**Task brief**
Set down, character for character, everything in the records below from the line holding "right ankle: (957, 236, -3)" down to the line holding "right hip: (958, 177, -2)", and no other line.

**Information shown**

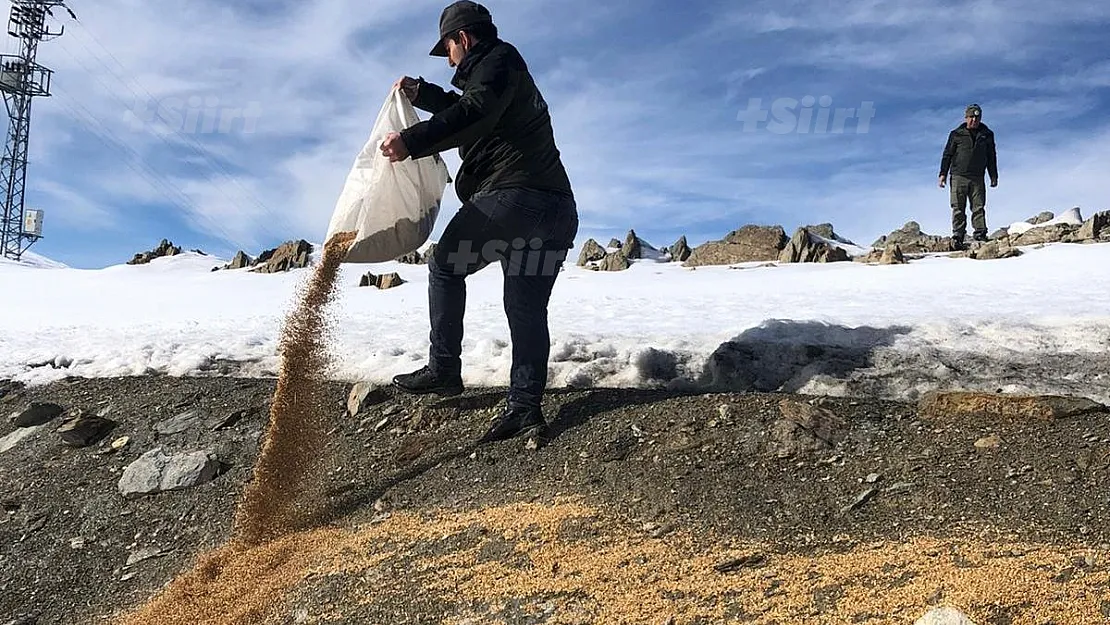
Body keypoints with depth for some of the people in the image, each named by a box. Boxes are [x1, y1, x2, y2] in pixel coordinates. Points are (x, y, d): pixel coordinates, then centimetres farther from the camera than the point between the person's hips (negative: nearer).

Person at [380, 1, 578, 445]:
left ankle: (444, 369, 6)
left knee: (445, 266, 8)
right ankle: (526, 407, -2)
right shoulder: (505, 69, 31)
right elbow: (467, 111, 47)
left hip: (511, 195, -9)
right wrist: (420, 93, 41)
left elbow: (474, 116, -19)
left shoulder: (498, 59, 1)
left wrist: (412, 141, -26)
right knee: (527, 308, 5)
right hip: (556, 210, 9)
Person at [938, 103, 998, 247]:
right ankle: (957, 236, -3)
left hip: (977, 178, 2)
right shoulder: (956, 135, 7)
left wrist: (993, 176, 14)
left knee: (979, 207, -3)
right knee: (958, 208, -4)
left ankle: (980, 234, -1)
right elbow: (947, 154, 8)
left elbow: (991, 157, 18)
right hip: (958, 177, -2)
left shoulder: (987, 135, 13)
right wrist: (943, 173, 0)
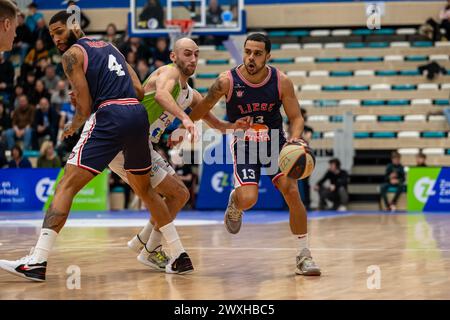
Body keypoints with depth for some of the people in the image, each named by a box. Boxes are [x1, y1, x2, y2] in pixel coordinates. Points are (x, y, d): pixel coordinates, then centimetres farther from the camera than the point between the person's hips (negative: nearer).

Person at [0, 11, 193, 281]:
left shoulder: (72, 54, 6)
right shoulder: (109, 47, 27)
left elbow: (85, 107, -2)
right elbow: (139, 92, 21)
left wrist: (74, 125, 17)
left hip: (110, 117, -7)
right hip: (139, 114, 7)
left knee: (67, 186, -9)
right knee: (145, 189, 25)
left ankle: (37, 262, -21)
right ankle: (180, 257, 25)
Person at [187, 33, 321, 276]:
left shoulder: (281, 82, -13)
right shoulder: (227, 81, -16)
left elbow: (296, 117, -5)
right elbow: (202, 109, -2)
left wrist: (295, 139, -24)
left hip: (275, 141, 1)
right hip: (244, 144, -1)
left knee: (292, 191, -17)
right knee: (248, 199, -22)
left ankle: (304, 256, -5)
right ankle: (235, 203, 20)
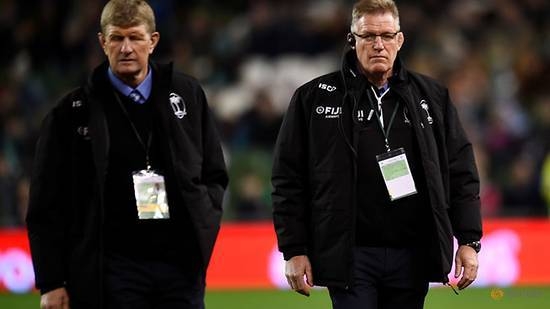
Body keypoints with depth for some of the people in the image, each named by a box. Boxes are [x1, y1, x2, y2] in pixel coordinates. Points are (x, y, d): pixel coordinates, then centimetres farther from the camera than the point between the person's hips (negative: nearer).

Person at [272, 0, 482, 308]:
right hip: (350, 256, -2)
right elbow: (289, 179, 3)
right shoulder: (313, 98, 4)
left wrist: (469, 240, 3)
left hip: (412, 257, 2)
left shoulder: (432, 97, 10)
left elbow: (462, 173, 11)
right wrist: (294, 250, -3)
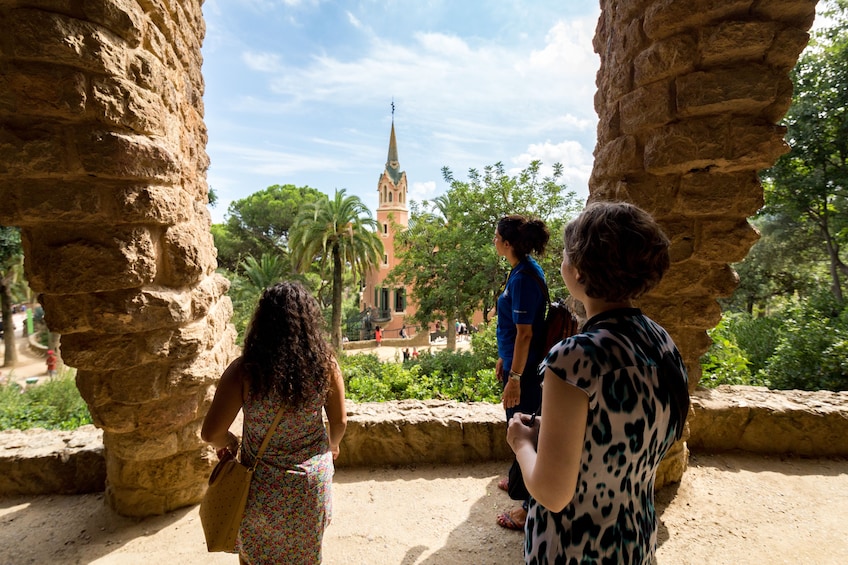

**Response to this exercise**
right ankle: (957, 236, -3)
left hip: (977, 178, 2)
right shoulder: (956, 135, 7)
left wrist: (993, 176, 14)
left knee: (979, 207, -3)
right knee: (958, 208, -4)
left ankle: (980, 234, -1)
right elbow: (947, 154, 8)
left elbow: (991, 157, 18)
right hip: (958, 177, -2)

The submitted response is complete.